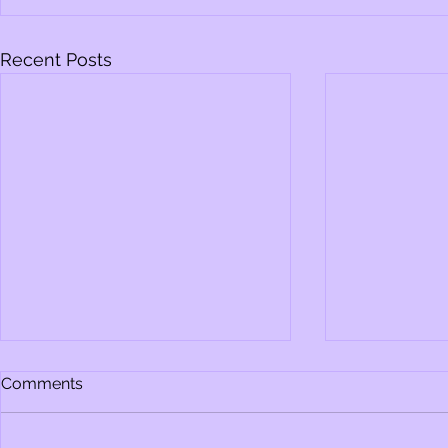
Recent Posts
Comments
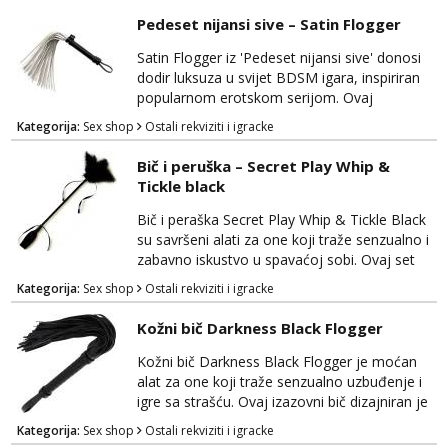
Razgovaram :)
dominaciju ili predaju. Lisice su izrađene od
Pedeset nijansi sive – Satin Flogger
visokokvalitetnog materijala koji je siguran za
Tel:
064/677-677
- Kod: #123
tijelo i udoban za nošenje. Prilagodljive su za
Satin Flogger iz 'Pedeset nijansi sive' donosi
tel:0,93€ - mob:1,12€ min
različite veličine zgloba, osiguravajući
dodir luksuza u svijet BDSM igara, inspiriran
Obavijesti me kada se oslobodi
sigurnost i...
popularnom erotskom serijom. Ovaj
elegantan bič izrađen je kako bi pružio
Anđela
Kategorija:
Sex shop
Ostali rekviziti i igracke
Čekam tvoj poziv!
senzualno iskustvo dominacije i podložnosti.
Satin Flogger je izrađen od visokokvalitetnog
Bič i peruška – Secret Play Whip &
Tel:
064/677-677
- Kod: #142
materijala s mekim trakama koje pružaju
tel:0,93€ - mob:1,12€ min
Tickle black
dodatnu nježnost i udobnost tijekom igre.
Ovaj bič je savršen za početnike u BDSM-u,
Bič i peraška Secret Play Whip & Tickle Black
omogućujući im...
su savršeni alati za one koji traže senzualno i
zabavno iskustvo u spavaćoj sobi. Ovaj set
kombinira dvije različite teksture kako bi
Kategorija:
Sex shop
Ostali rekviziti i igracke
dodao raznolikost i uzbuđenje u vaše intimne
trenutke. Bič je izrađen od visokokvalitetne
Kožni bič Darkness Black Flogger
eko kože i nudi dominaciju i strast u igrama
sa strašću. Njegove nježne trake pružaju
Kožni bič Darkness Black Flogger je moćan
mogućnost precizne stimulacije i kontrole...
alat za one koji traže senzualno uzbuđenje i
igre sa strašću. Ovaj izazovni bič dizajniran je
za dodatnu stimulaciju i eksperimentiranje u
Kategorija:
Sex shop
Ostali rekviziti i igracke
svijetu BDSM-a i erotike. Izrađen je od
-----
The range runs from the line with "Obavijesti me kada se oslobodi" up to and including the line with "Kožni bič Darkness Black Flogger je moćan" in the listing above; please write out exactly those lines and nothing more.

Obavijesti me kada se oslobodi
sigurnost i...
popularnom erotskom serijom. Ovaj
elegantan bič izrađen je kako bi pružio
Anđela
Kategorija:
Sex shop
Ostali rekviziti i igracke
Čekam tvoj poziv!
senzualno iskustvo dominacije i podložnosti.
Satin Flogger je izrađen od visokokvalitetnog
Bič i peruška – Secret Play Whip &
Tel:
064/677-677
- Kod: #142
materijala s mekim trakama koje pružaju
tel:0,93€ - mob:1,12€ min
Tickle black
dodatnu nježnost i udobnost tijekom igre.
Ovaj bič je savršen za početnike u BDSM-u,
Bič i peraška Secret Play Whip & Tickle Black
omogućujući im...
su savršeni alati za one koji traže senzualno i
zabavno iskustvo u spavaćoj sobi. Ovaj set
kombinira dvije različite teksture kako bi
Kategorija:
Sex shop
Ostali rekviziti i igracke
dodao raznolikost i uzbuđenje u vaše intimne
trenutke. Bič je izrađen od visokokvalitetne
Kožni bič Darkness Black Flogger
eko kože i nudi dominaciju i strast u igrama
sa strašću. Njegove nježne trake pružaju
Kožni bič Darkness Black Flogger je moćan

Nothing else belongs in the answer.